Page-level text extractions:
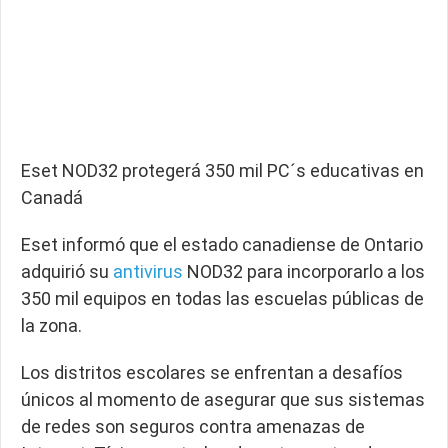
Eset NOD32 protegerá 350 mil PC´s educativas en
Canadá
Eset informó que el estado canadiense de Ontario
adquirió su
antivirus
NOD32 para incorporarlo a los
350 mil equipos en todas las escuelas públicas de
la zona.
Los distritos escolares se enfrentan a desafíos
únicos al momento de asegurar que sus sistemas
de redes son seguros contra amenazas de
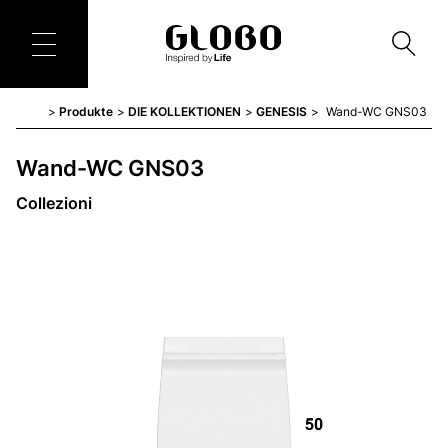
Produkte
DIE KOLLEKTIONEN
GENESIS
Wand-WC GNS03
Wand-WC GNS03
Collezioni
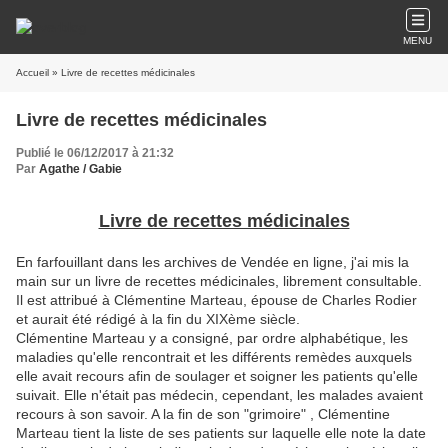
MENU
Accueil
» Livre de recettes médicinales
Livre de recettes médicinales
Publié le 06/12/2017 à 21:32
Par
Agathe / Gabie
Livre de recettes médicinales
En farfouillant dans les archives de Vendée en ligne, j'ai mis la
main sur un livre de recettes médicinales, librement consultable.
Il est attribué à Clémentine Marteau, épouse de Charles Rodier
et aurait été rédigé à la fin du XIXème siècle.
Clémentine Marteau y a consigné, par ordre alphabétique, les
maladies qu'elle rencontrait et les différents remèdes auxquels
elle avait recours afin de soulager et soigner les patients qu'elle
suivait. Elle n'était pas médecin, cependant, les malades avaient
recours à son savoir. A la fin de son "grimoire" , Clémentine
Marteau tient la liste de ses patients sur laquelle elle note la date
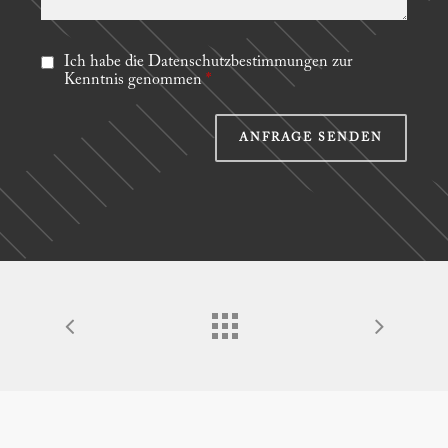
Ich habe die Datenschutzbestimmungen zur
Kenntnis genommen
*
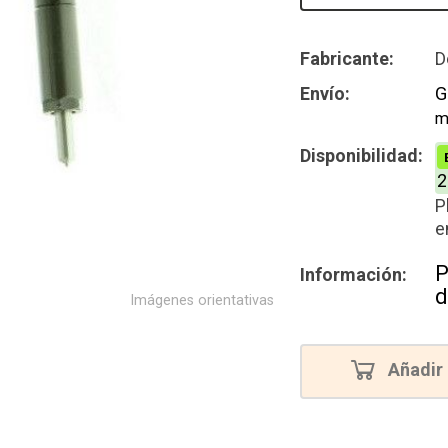
Nuevo
Fabricante:
D
Envío:
G
m
Disponibilidad:
2
P
e
P
Información:
d
Imágenes orientativas
Añadir 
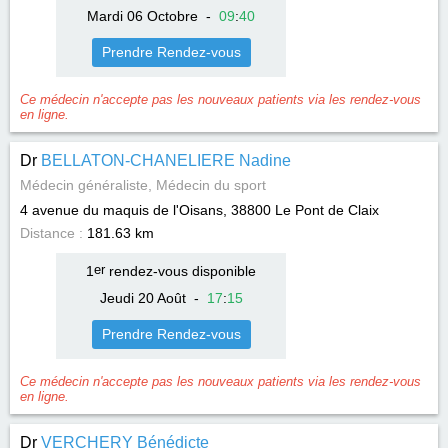
Mardi 06 Octobre
-
09
:
40
Prendre Rendez-vous
Ce médecin n'accepte pas les nouveaux patients via les rendez-vous
en ligne.
Dr
BELLATON-CHANELIERE Nadine
Médecin généraliste, Médecin du sport
4 avenue du maquis de l'Oisans, 38800
Le Pont de Claix
Distance :
181.63 km
1
er
rendez-vous disponible
Jeudi 20 Août
-
17
:
15
Prendre Rendez-vous
Ce médecin n'accepte pas les nouveaux patients via les rendez-vous
en ligne.
Dr
VERCHERY Bénédicte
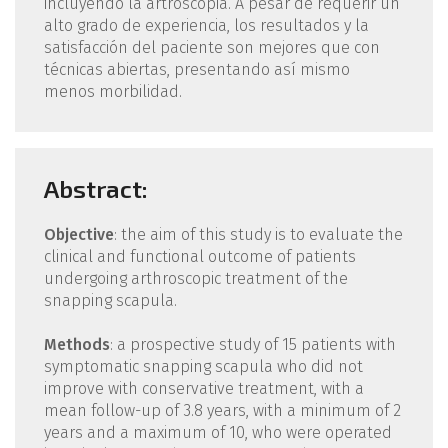
incluyendo la artroscopia. A pesar de requerir un
alto grado de experiencia, los resultados y la
satisfacción del paciente son mejores que con
técnicas abiertas, presentando así mismo
menos morbilidad.
Abstract:
Objective
: the aim of this study is to evaluate the
clinical and functional outcome of patients
undergoing arthroscopic treatment of the
snapping scapula.
Methods
: a prospective study of 15 patients with
symptomatic snapping scapula who did not
improve with conservative treatment, with a
mean follow-up of 3.8 years, with a minimum of 2
years and a maximum of 10, who were operated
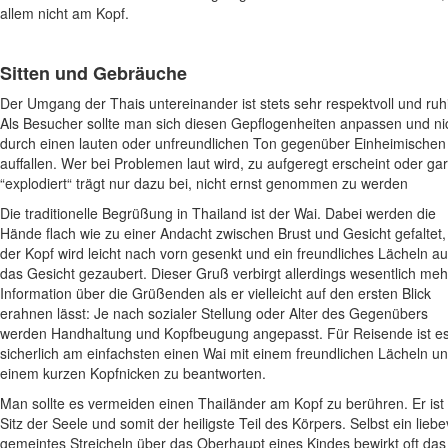
allem nicht am Kopf.
Sitten und Gebräuche
Der Umgang der Thais untereinander ist stets sehr respektvoll und ruh
Als Besucher sollte man sich diesen Gepflogenheiten anpassen und ni
durch einen lauten oder unfreundlichen Ton gegenüber Einheimischen
auffallen. Wer bei Problemen laut wird, zu aufgeregt erscheint oder gar
“explodiert“ trägt nur dazu bei, nicht ernst genommen zu werden
Die traditionelle Begrüßung in Thailand ist der Wai. Dabei werden die
Hände flach wie zu einer Andacht zwischen Brust und Gesicht gefaltet,
der Kopf wird leicht nach vorn gesenkt und ein freundliches Lächeln au
das Gesicht gezaubert. Dieser Gruß verbirgt allerdings wesentlich meh
Information über die Grüßenden als er vielleicht auf den ersten Blick
erahnen lässt: Je nach sozialer Stellung oder Alter des Gegenübers
werden Handhaltung und Kopfbeugung angepasst. Für Reisende ist e
sicherlich am einfachsten einen Wai mit einem freundlichen Lächeln u
einem kurzen Kopfnicken zu beantworten.
Man sollte es vermeiden einen Thailänder am Kopf zu berühren. Er ist
Sitz der Seele und somit der heiligste Teil des Körpers. Selbst ein liebe
gemeintes Streicheln über das Oberhaupt eines Kindes bewirkt oft das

**PROMPT:** Copy out the data verbatim, excluding the pictures.

**ANSWER TO THIS PROBLEM:**
Eset NOD32 protegerá 350 mil PC´s educativas en
Canadá
Eset informó que el estado canadiense de Ontario
adquirió su
antivirus
NOD32 para incorporarlo a los
350 mil equipos en todas las escuelas públicas de
la zona.
Los distritos escolares se enfrentan a desafíos
únicos al momento de asegurar que sus sistemas
de redes son seguros contra amenazas de
Produkte
DIE KOLLEKTIONEN
GENESIS
Wand-WC GNS03
Wand-WC GNS03
Collezioni
MENU
Accueil
» Livre de recettes médicinales
Livre de recettes médicinales
Publié le 06/12/2017 à 21:32
Par
Agathe / Gabie
Livre de recettes médicinales
En farfouillant dans les archives de Vendée en ligne, j'ai mis la
main sur un livre de recettes médicinales, librement consultable.
Il est attribué à Clémentine Marteau, épouse de Charles Rodier
et aurait été rédigé à la fin du XIXème siècle.
Clémentine Marteau y a consigné, par ordre alphabétique, les
maladies qu'elle rencontrait et les différents remèdes auxquels
elle avait recours afin de soulager et soigner les patients qu'elle
suivait. Elle n'était pas médecin, cependant, les malades avaient
recours à son savoir. A la fin de son "grimoire" , Clémentine
Marteau tient la liste de ses patients sur laquelle elle note la date
Ich habe die Datenschutzbestimmungen zur
Kenntnis genommen
*
Nuevo
Fabricante:
D
Envío:
G
m
Disponibilidad:
2
P
e
P
Información:
d
Imágenes orientativas
Añadir 
Mardi 06 Octobre
-
09
:
40
Prendre Rendez-vous
Ce médecin n'accepte pas les nouveaux patients via les rendez-vous
en ligne.
Dr
BELLATON-CHANELIERE Nadine
Médecin généraliste, Médecin du sport
4 avenue du maquis de l'Oisans, 38800
Le Pont de Claix
Distance :
181.63 km
1
er
rendez-vous disponible
Jeudi 20 Août
-
17
:
15
Prendre Rendez-vous
Ce médecin n'accepte pas les nouveaux patients via les rendez-vous
en ligne.
Dr
VERCHERY Bénédicte
incluyendo la artroscopia. A pesar de requerir un
alto grado de experiencia, los resultados y la
satisfacción del paciente son mejores que con
técnicas abiertas, presentando así mismo
menos morbilidad.
Abstract:
Objective
: the aim of this study is to evaluate the
clinical and functional outcome of patients
undergoing arthroscopic treatment of the
snapping scapula.
Methods
: a prospective study of 15 patients with
symptomatic snapping scapula who did not
improve with conservative treatment, with a
mean follow-up of 3.8 years, with a minimum of 2
years and a maximum of 10, who were operated
allem nicht am Kopf.
Sitten und Gebräuche
Der Umgang der Thais untereinander ist stets sehr respektvoll und ruh
Als Besucher sollte man sich diesen Gepflogenheiten anpassen und ni
durch einen lauten oder unfreundlichen Ton gegenüber Einheimischen
auffallen. Wer bei Problemen laut wird, zu aufgeregt erscheint oder gar
“explodiert“ trägt nur dazu bei, nicht ernst genommen zu werden
Die traditionelle Begrüßung in Thailand ist der Wai. Dabei werden die
Hände flach wie zu einer Andacht zwischen Brust und Gesicht gefaltet,
der Kopf wird leicht nach vorn gesenkt und ein freundliches Lächeln au
das Gesicht gezaubert. Dieser Gruß verbirgt allerdings wesentlich meh
Information über die Grüßenden als er vielleicht auf den ersten Blick
erahnen lässt: Je nach sozialer Stellung oder Alter des Gegenübers
werden Handhaltung und Kopfbeugung angepasst. Für Reisende ist e
sicherlich am einfachsten einen Wai mit einem freundlichen Lächeln u
einem kurzen Kopfnicken zu beantworten.
Man sollte es vermeiden einen Thailänder am Kopf zu berühren. Er ist
Sitz der Seele und somit der heiligste Teil des Körpers. Selbst ein liebe
gemeintes Streicheln über das Oberhaupt eines Kindes bewirkt oft das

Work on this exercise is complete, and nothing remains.